PORTLAND — Fresh off a legal victory, the embattled owner of an Old Port bar wants the city to cancel a public hearing scheduled for Feb. 7 on its liquor and entertainment license.
In a letter to city councilors and the city attorney, Cactus Club owner Thomas Manning said the Department of Public Safety has dismissed six allegations against the bar.
But city officials and the Police Department believe the council should proceed with the hearing and ultimately deny the bar’s licenses, which would effectively shut it down.
Police contend that over the last year there were six administrative violations at the Cactus Club. They claim the bar over-served patrons and was the scene of a drug overdose.
But Manning argues that none of those violations could be traced to his business at 416 Fore St., and that police are unfairly targeting the bar for problems created by other Old Port establishments.
“As one reviews the alleged calls for service log in detail, it becomes apparent very quickly by any reasonable person that there is NOT MUCH going on here,” Manning wrote. “There are a couple of alleged incidents that can easily be explained and/or attributed to other next door businesses and not the Cactus Club.”

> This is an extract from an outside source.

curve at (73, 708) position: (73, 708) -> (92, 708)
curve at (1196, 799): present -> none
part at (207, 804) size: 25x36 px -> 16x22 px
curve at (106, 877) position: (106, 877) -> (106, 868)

Included with Manning’s letter to the city was a motion filed Jan. 13 in Portland District Court by Assistant Attorney General Michelle Robert.
In it, Robert said allegations of six administrative violations against the club should be dismissed, since the Department of Public Safety is “unable to locate two key witnesses.”

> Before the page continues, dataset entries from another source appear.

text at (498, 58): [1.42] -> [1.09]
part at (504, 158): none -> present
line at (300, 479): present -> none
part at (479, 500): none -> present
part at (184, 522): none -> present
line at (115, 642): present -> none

Robert confirmed on Monday that charges against the bar have been dismissed.
Mayor Nicholas Mavodones wouldn’t comment on the impact the dismissed charges would have on the council.
“I want to make sure the night we have the hearing that I’m open to the information brought forward by both the police and Mr. Manning and his attorney,” Mavodones said.

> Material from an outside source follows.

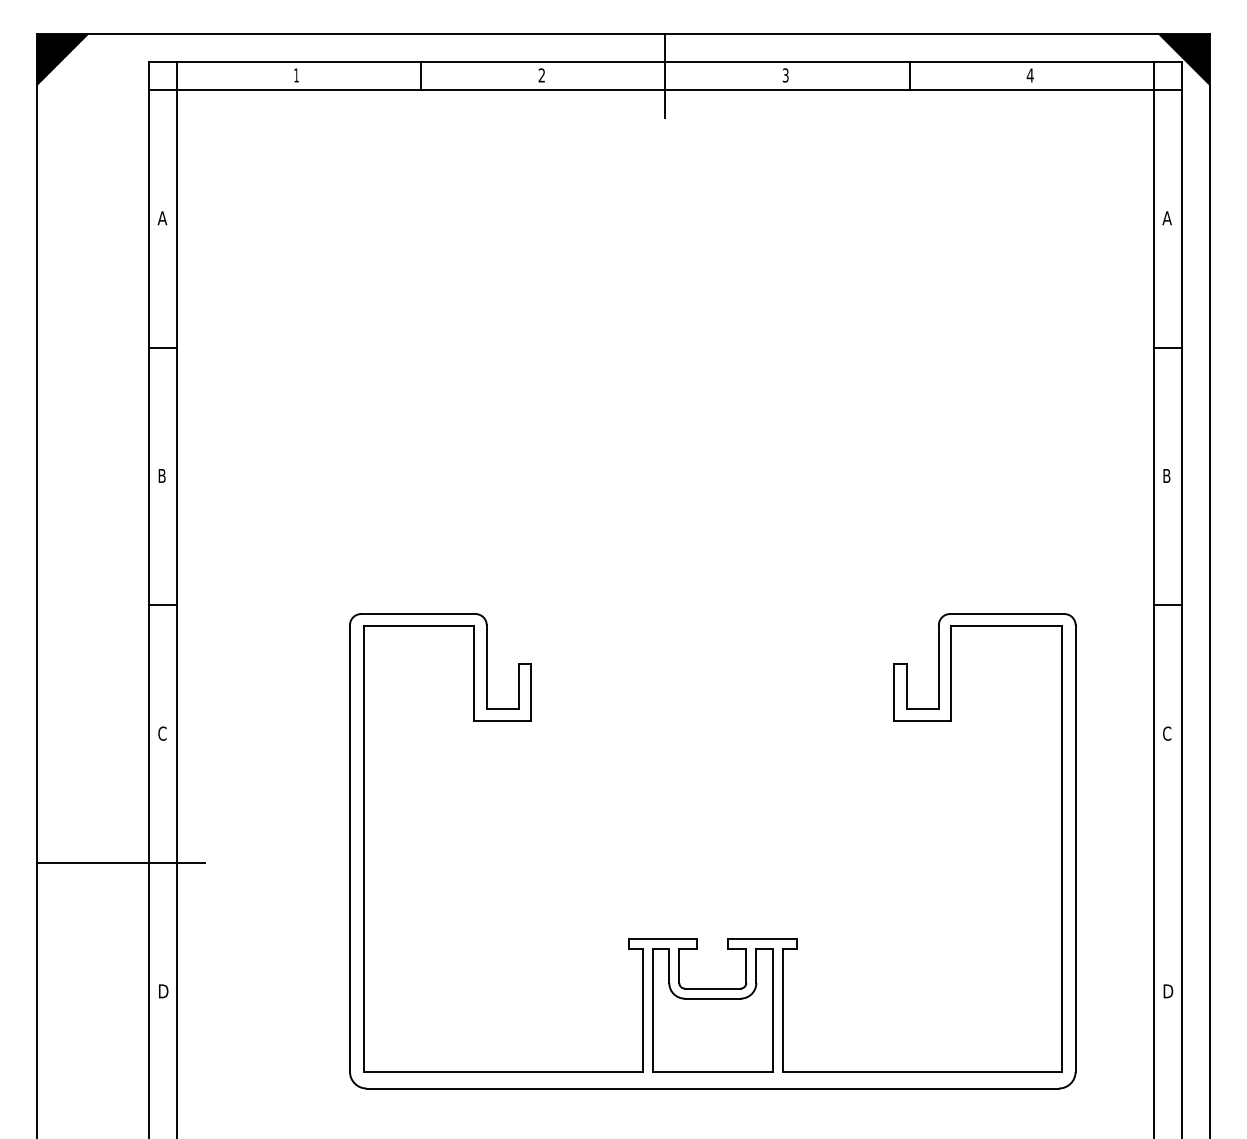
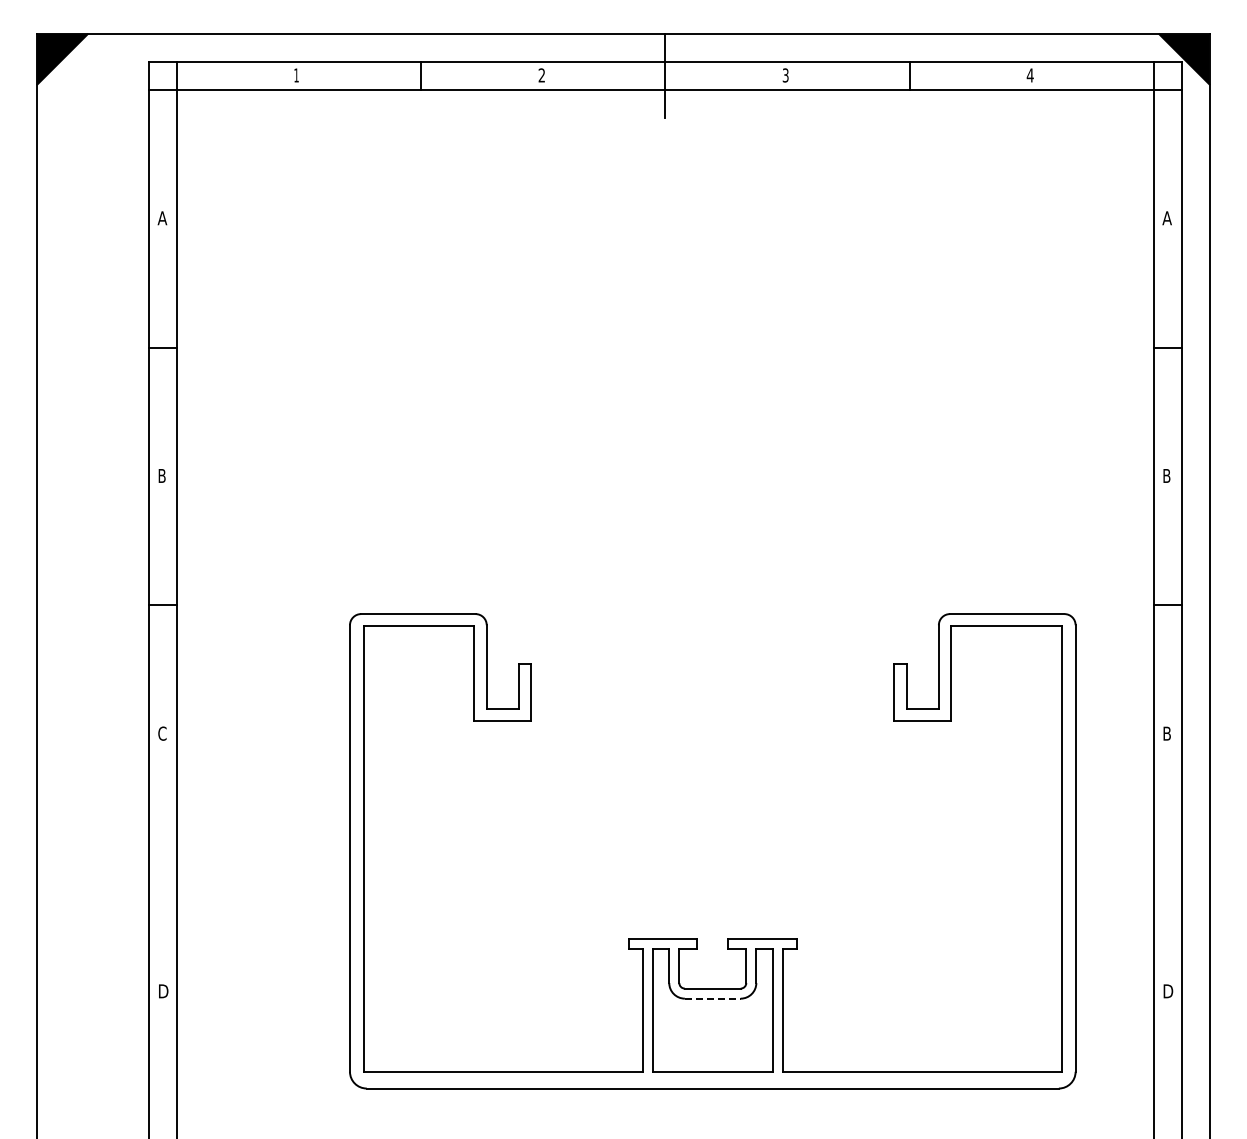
text at (1167, 733): C -> B
line at (120, 863): present -> none
line at (712, 998): solid -> dashed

City Corporation Counsel Gary Wood has recommended the council not postpone the hearing again, so if the council votes against the liquor license, he will have time to write a formal letter to Manning.
The City Council denied the bar’s liquor license in 2009, but Manning’s company, Allied Resources, appealed the decision to the Maine Supreme Judicial Court. Manning won when the court ruled the city took too long to formally notify him of the council’s denial.
If the council again denies the license, Wood said the city would have to provide Manning and the state liquor bureau with a formal letter of denial, approved by the council, no later than March 10.
Even though the alleged violations were dismissed, he said, the council may evaluate the club based on other standards, including public safety.
“That’s a separate and distinct standard,” Wood said.
Mavodones said that unless the Police Department withdraws its recommendation to deny the liquor license, the council will proceed with the scheduled hearing.
Police aren’t backing down.
“I think the establishment is run poorly; and as such, that directly affects public safety in the neighborhood,” Assistant Police Chief Michael Sauschuck said Monday. “Without question, we’re prepared to move forward.”
Manning, who criticized police for not putting service calls to his club in context with other bars, accused the department of circumventing a “fair, unbiased analysis and review” in favor of a “pre-determined agenda.”
“To think that any such unsubstantiated allegations which contain multiple levels of hearsay would even be considered in this process speaks volumes of how little else the police department has to discuss in this proceeding,” Manning said.